REQUIREMENT: Where does the string "that" appear in the listing below? Copy every line where it does.

PROVIDED DATA:

=== Begin Enclosure ===

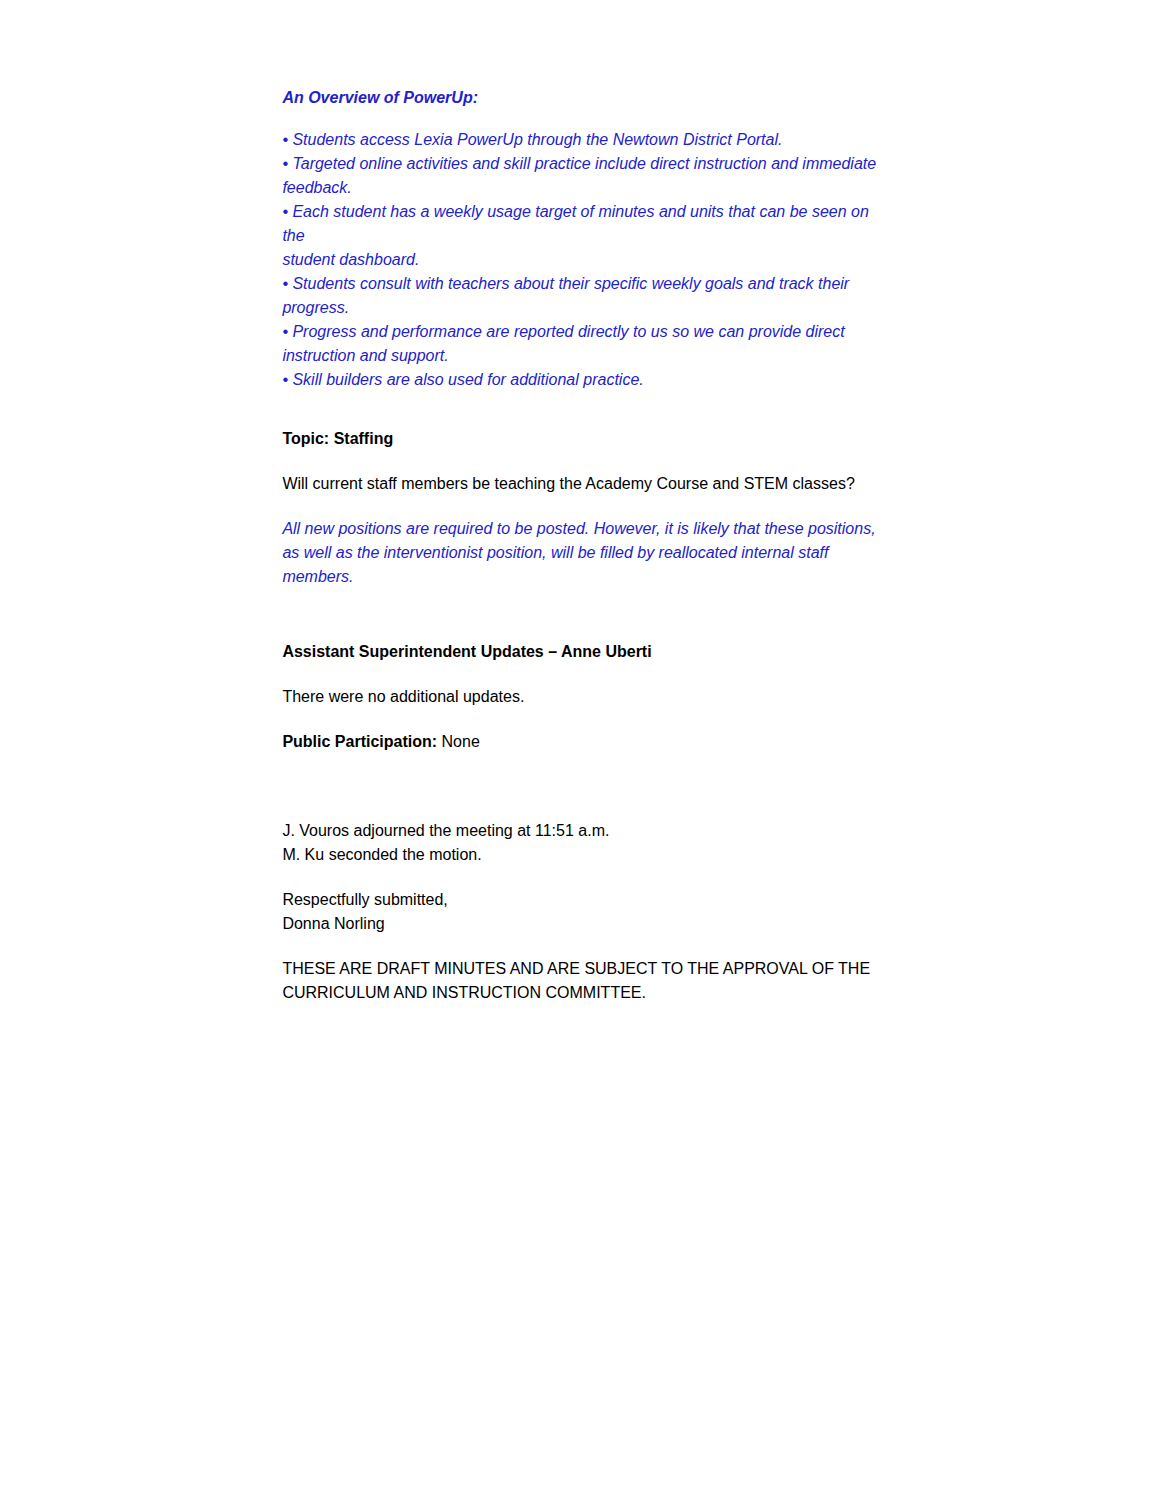An Overview of PowerUp:
• Students access Lexia PowerUp through the Newtown District Portal.
• Targeted online activities and skill practice include direct instruction and immediate feedback.
• Each student has a weekly usage target of minutes and units that can be seen on the
student dashboard.
• Students consult with teachers about their specific weekly goals and track their progress.
• Progress and performance are reported directly to us so we can provide direct instruction and support.
• Skill builders are also used for additional practice.
Topic: Staffing
Will current staff members be teaching the Academy Course and STEM classes?
All new positions are required to be posted. However, it is likely that these positions, as well as the interventionist position, will be filled by reallocated internal staff members.
Assistant Superintendent Updates – Anne Uberti
There were no additional updates.
Public Participation: None
J. Vouros adjourned the meeting at 11:51 a.m. M. Ku seconded the motion.
Respectfully submitted, Donna Norling
THESE ARE DRAFT MINUTES AND ARE SUBJECT TO THE APPROVAL OF THE CURRICULUM AND INSTRUCTION COMMITTEE.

=== End Enclosure ===

ANSWER TO THE EXERCISE:
• Each student has a weekly usage target of minutes and units that can be seen on the
All new positions are required to be posted. However, it is likely that these positions, as well as the interventionist position, will be filled by reallocated internal staff members.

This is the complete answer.